## Source extract
--- --- ---

Years ago, when I lived in a remote village in the Canadian Arctic, I used to listen to an amazing radio show on Sunday afternoons.  It was broadcast from the Lac Le Biche area of northern Alberta.  The host was a First Nations man who spun golden-oldie country LP's from the 1920's to the 1960's at the latest.  I couldn't stand it at first, but I was a captive audience.  No TV.  No internet access. The CD player was broken.  Way too cold to spend much time playing outside. And so I listened and learned. 
 
What I learned was that those classic country songs did a wonderful job of telling the stories of people who were trying to overcome tremendous obstacles; people who were so lonesome they could cry, but they kept on going;  and people who were living difficult lives of suffering and loss.  Many of those songs make me think of Job from the Bible. And Job always makes me think of Sam and Dean Winchester.
 
Those sad country songs came to mind as the death toll mounted in Season 7.  Of course, the deaths really began in Season 5 with Jo & Ellen, and then continued in Season 6 with the demise of Samuel and Rufus (Dear crusty, cantankerous, irascible earring-wearing Rufus- Gone too soon) But, I would argue that some of the most severe injuries to the mind, to the heart, and to the soul were saved for Season 7.

--- --- ---

## Exercises to complete
(1) According to the essay on country songs and the Winchesters, where was the Sunday afternoon radio show broadcast from?
(2) Continue the essay on country songs and the Winchesters, picking up right after its final sentence.
The entries that follow are drawn from a separate source and are unrelated to the essay on country songs and the Winchesters.

--- --- ---

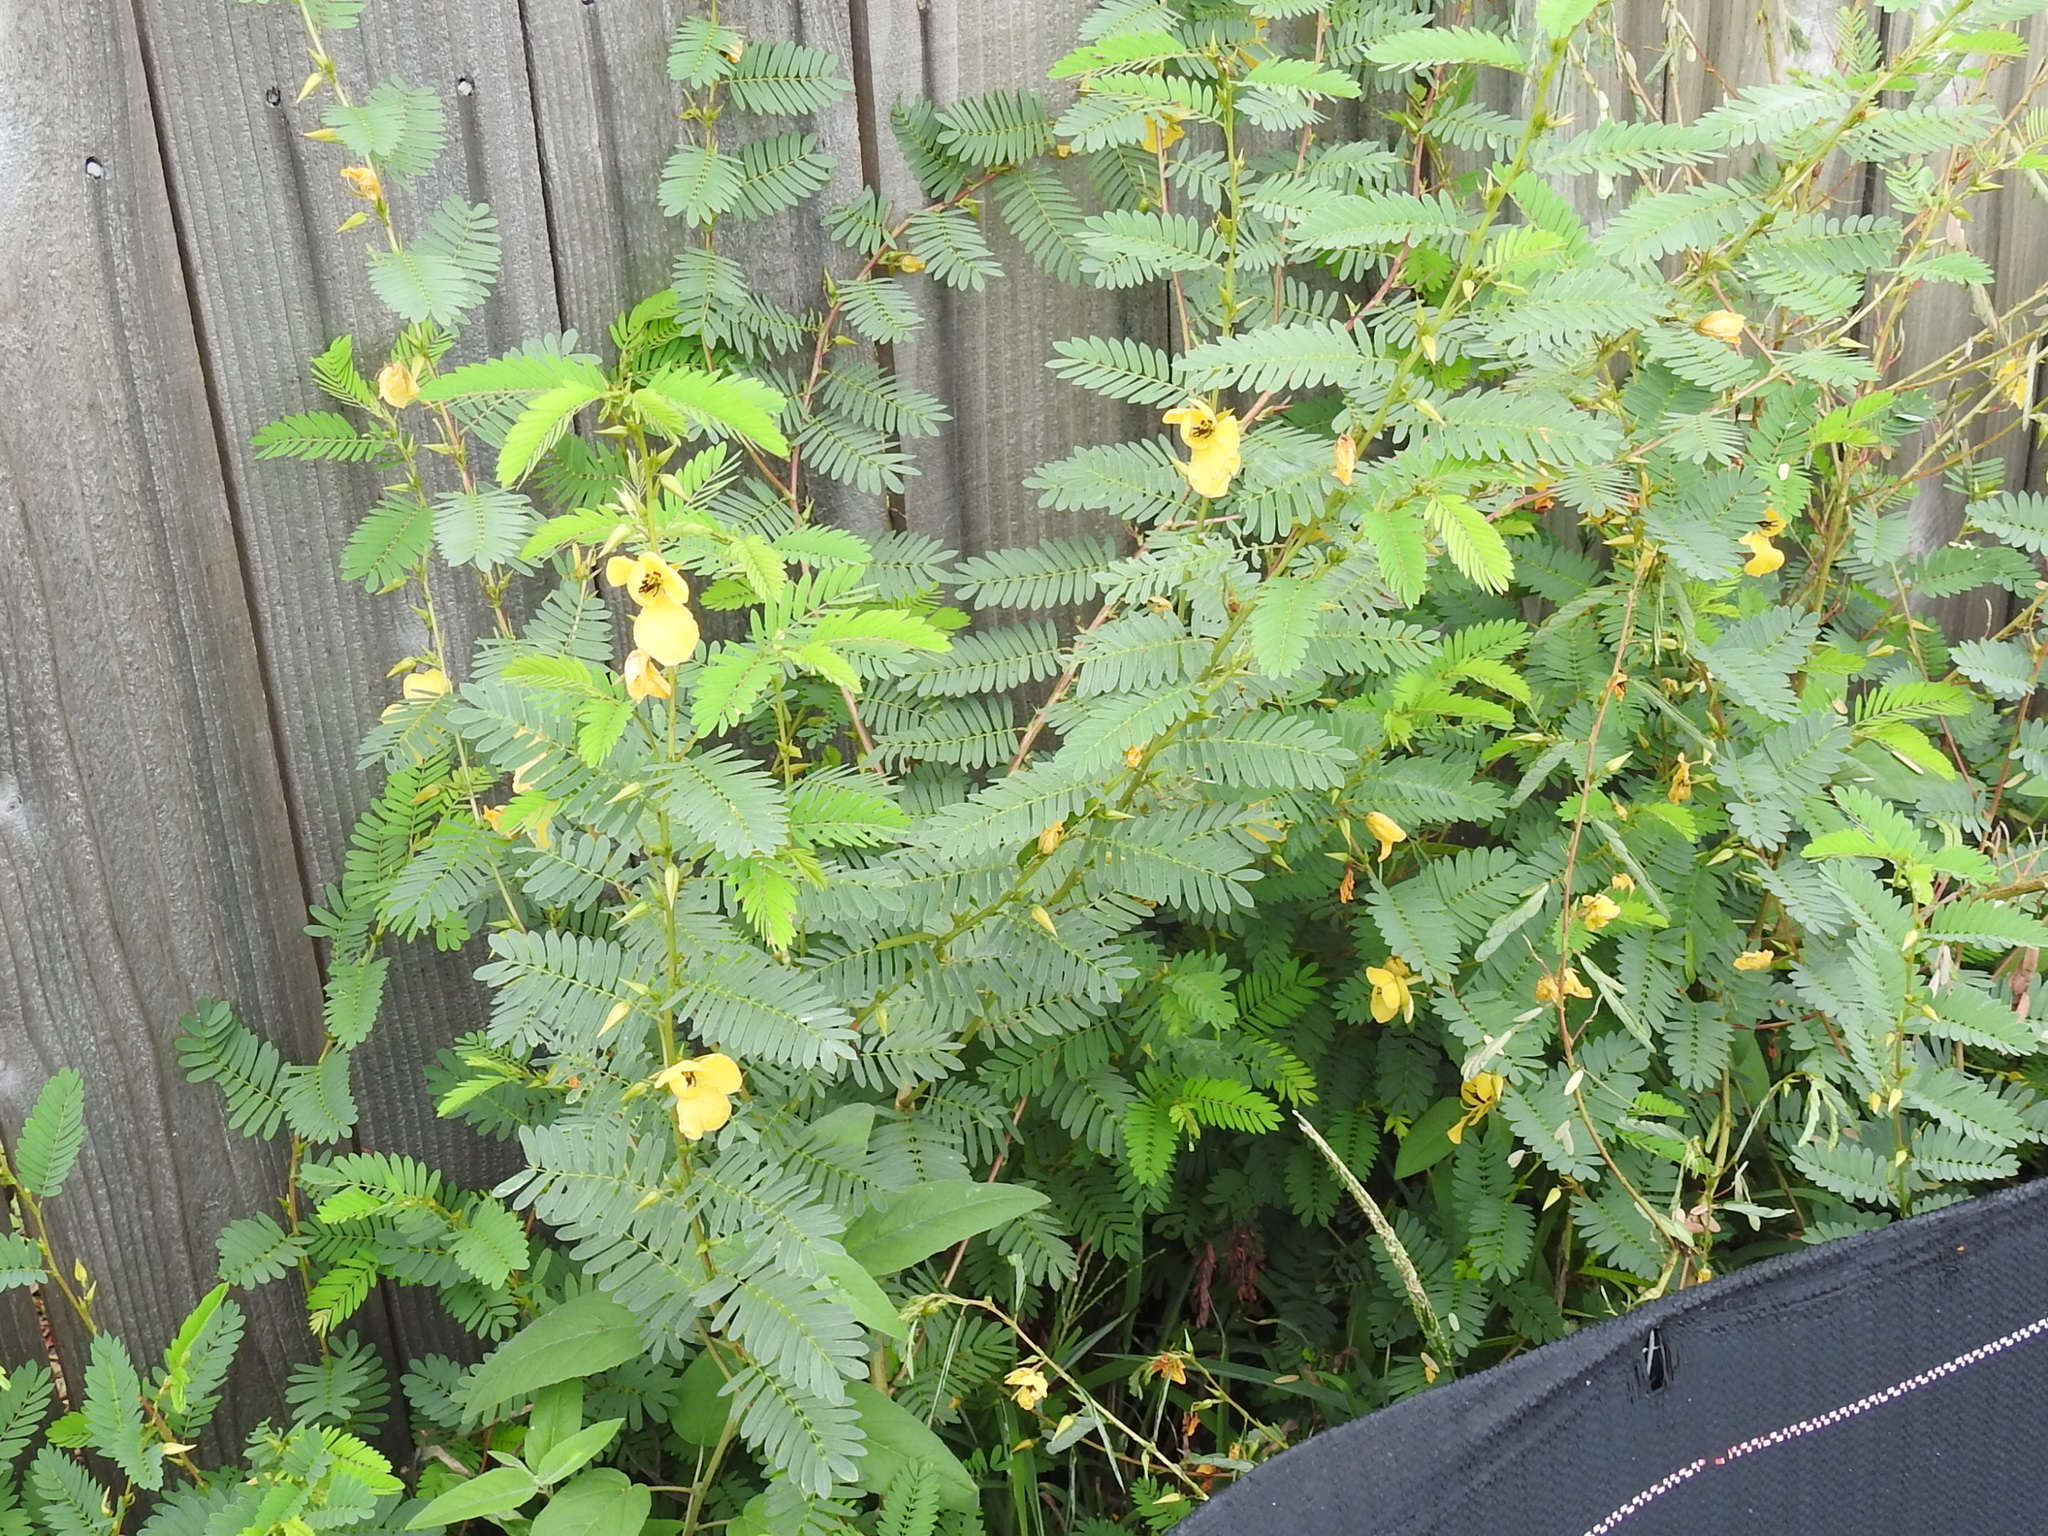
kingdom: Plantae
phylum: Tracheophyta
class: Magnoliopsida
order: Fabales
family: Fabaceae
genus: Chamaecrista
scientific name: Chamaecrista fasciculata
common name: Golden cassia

--- --- ---

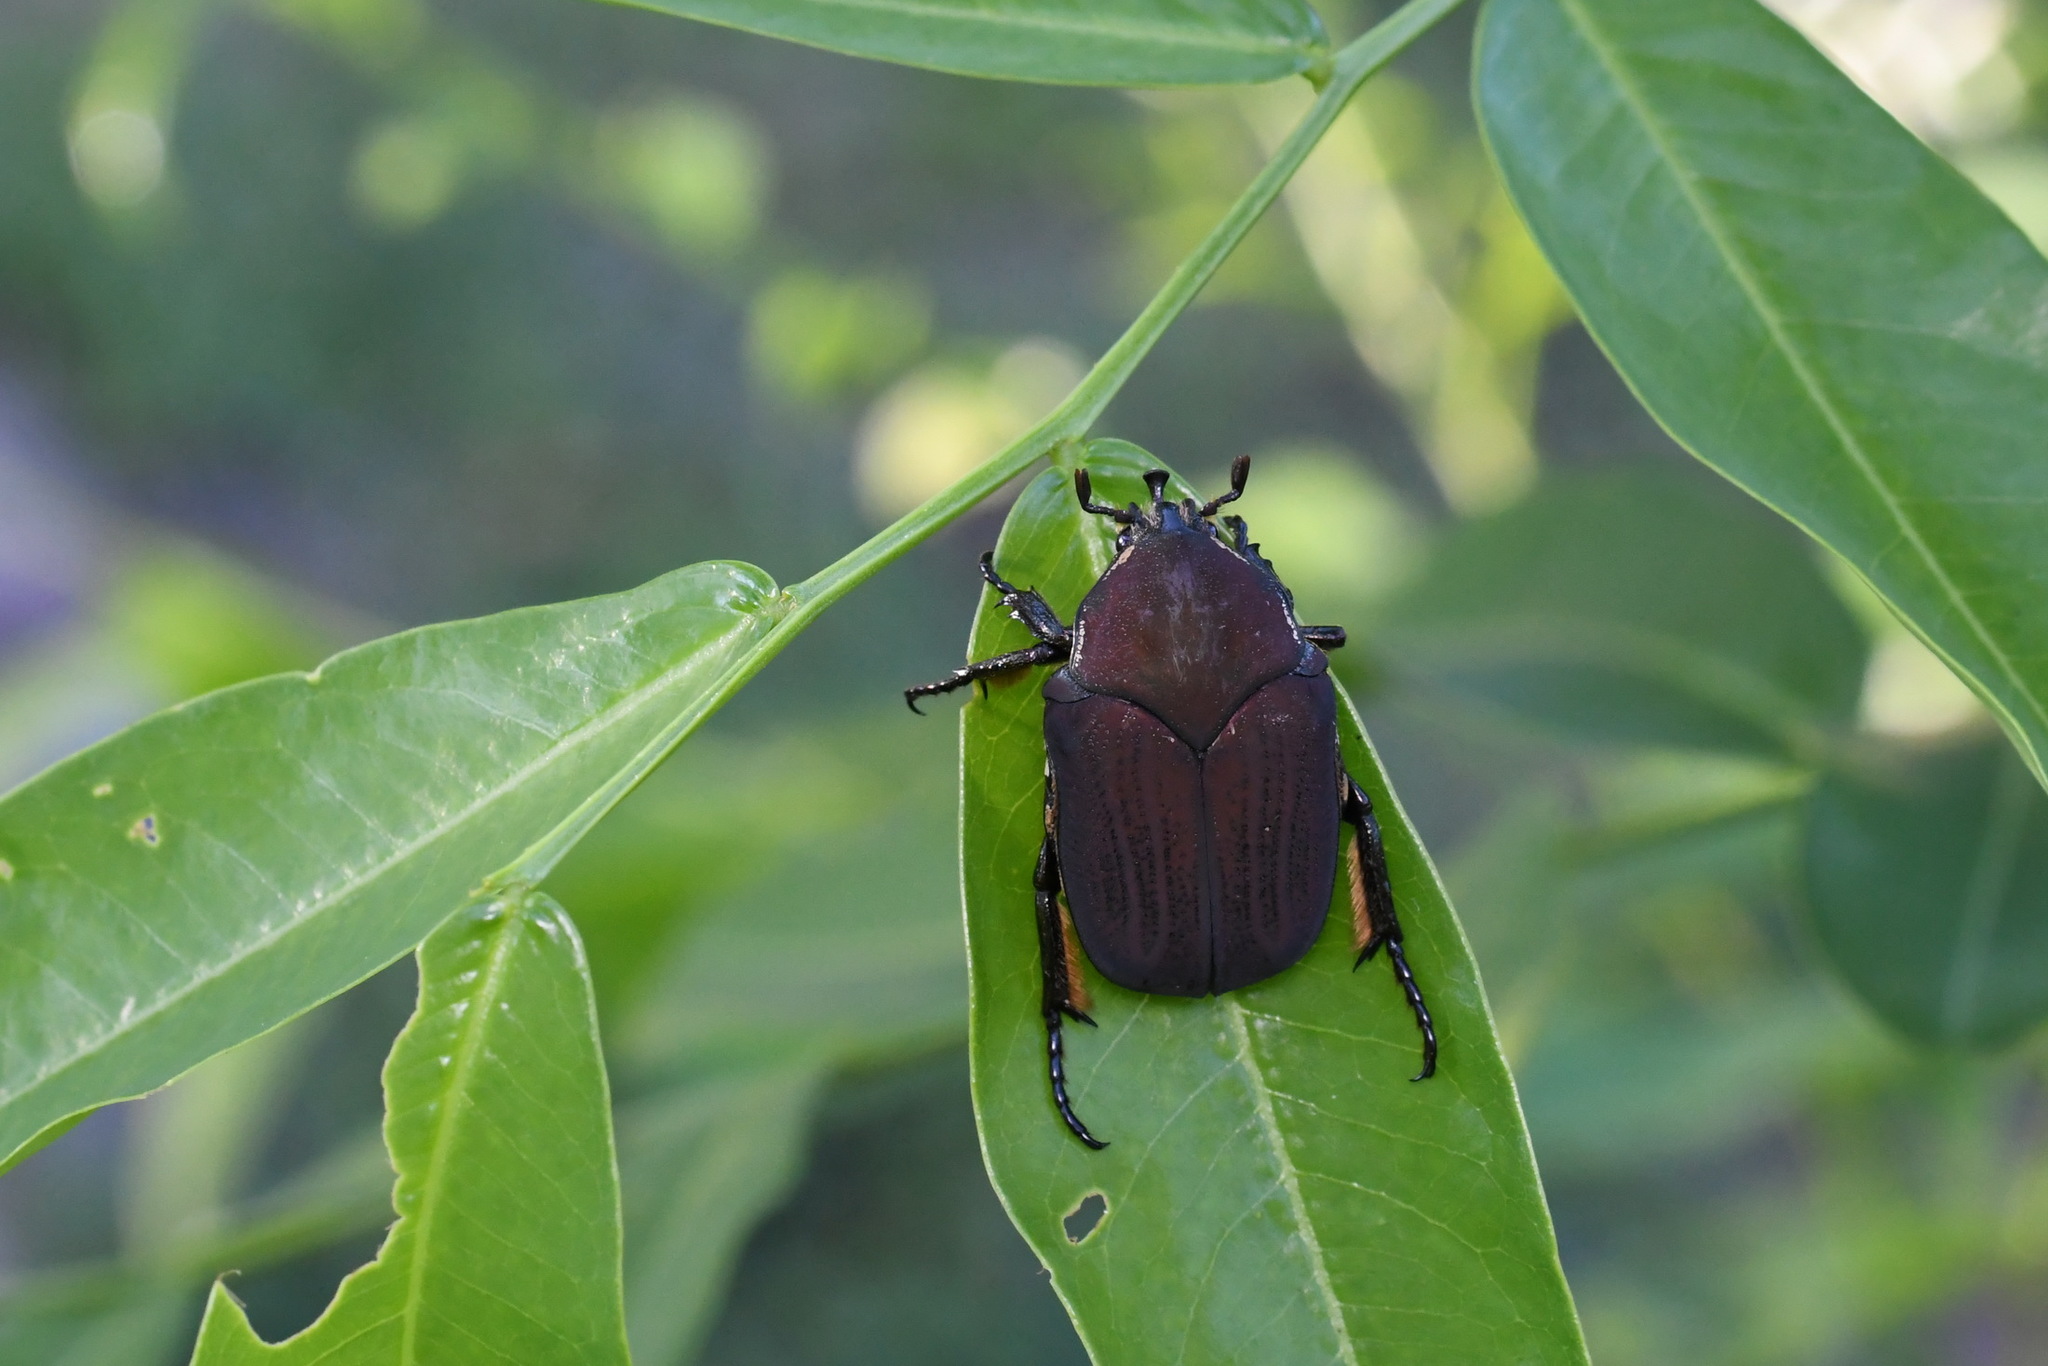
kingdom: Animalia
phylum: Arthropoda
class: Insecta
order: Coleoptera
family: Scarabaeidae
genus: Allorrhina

--- --- ---

## Task results
(1) It was broadcast from the Lac Le Biche area of northern Alberta.

(2)
We saw (some of) Sam's mental deterioration, as he fought to keep Lucifer at bay (Repo Man).  We saw him trying to hold together the last shreds of his sanity, even the torn fragments of his soul (The Born-Again Identity).  We saw Dean drop more than a tear or two in his beer in an attempt to find salvation at the bottom of a bottle (Defending Your Life, Shut Up Dr. Phil, The Slice Girls etc, etc, etc.)  But, in his case the whiskey relly isn't working.  We also saw Dean fighting off his own mental demons to try and stand by his men (the stone number one speech in "Hello, Cruel World"- his almost-childlike hope & belief that Bobby would be saved in "Death's Door").
 
We were also witness to the three catastrophic events that will undoubtedly have ramifications for years to come.  First, Bobby's house - their home away from the Impala, their safe sanctuary - burns to the ground.  True, Bobby apparently stashed copies of his priceless ancient books around the country, and the boys now seem to use Rufus' old cabin as a go-to spot.  But Bobby's house signified shared history, permanence, and safety. Now it too is ashes to ashes, and dust to dust.

 

After the fire, there was the death, resurrection-as-ghost, and death again of Bobby.  This death, like that of Big Daddy John Winchester, caused an earthquake of emotions and tsunami of tears (many unshed) in the boys' world. 
 
When Dean went to Hell, he did it to save Sam.  After Dean's death, Sam had a mission - avenge his brother's death and try to bring him back.  Importantly, Bobby was always there, had Sam chosen to turn to him.  When Sam went to Hell, he did it to save the world.  After Sam's death, Dean had a mission - try to live a normal life like he'd promised his brother, and try to bring him back.  Importantly, Bobby was always there, had Dean chosen to turn to him.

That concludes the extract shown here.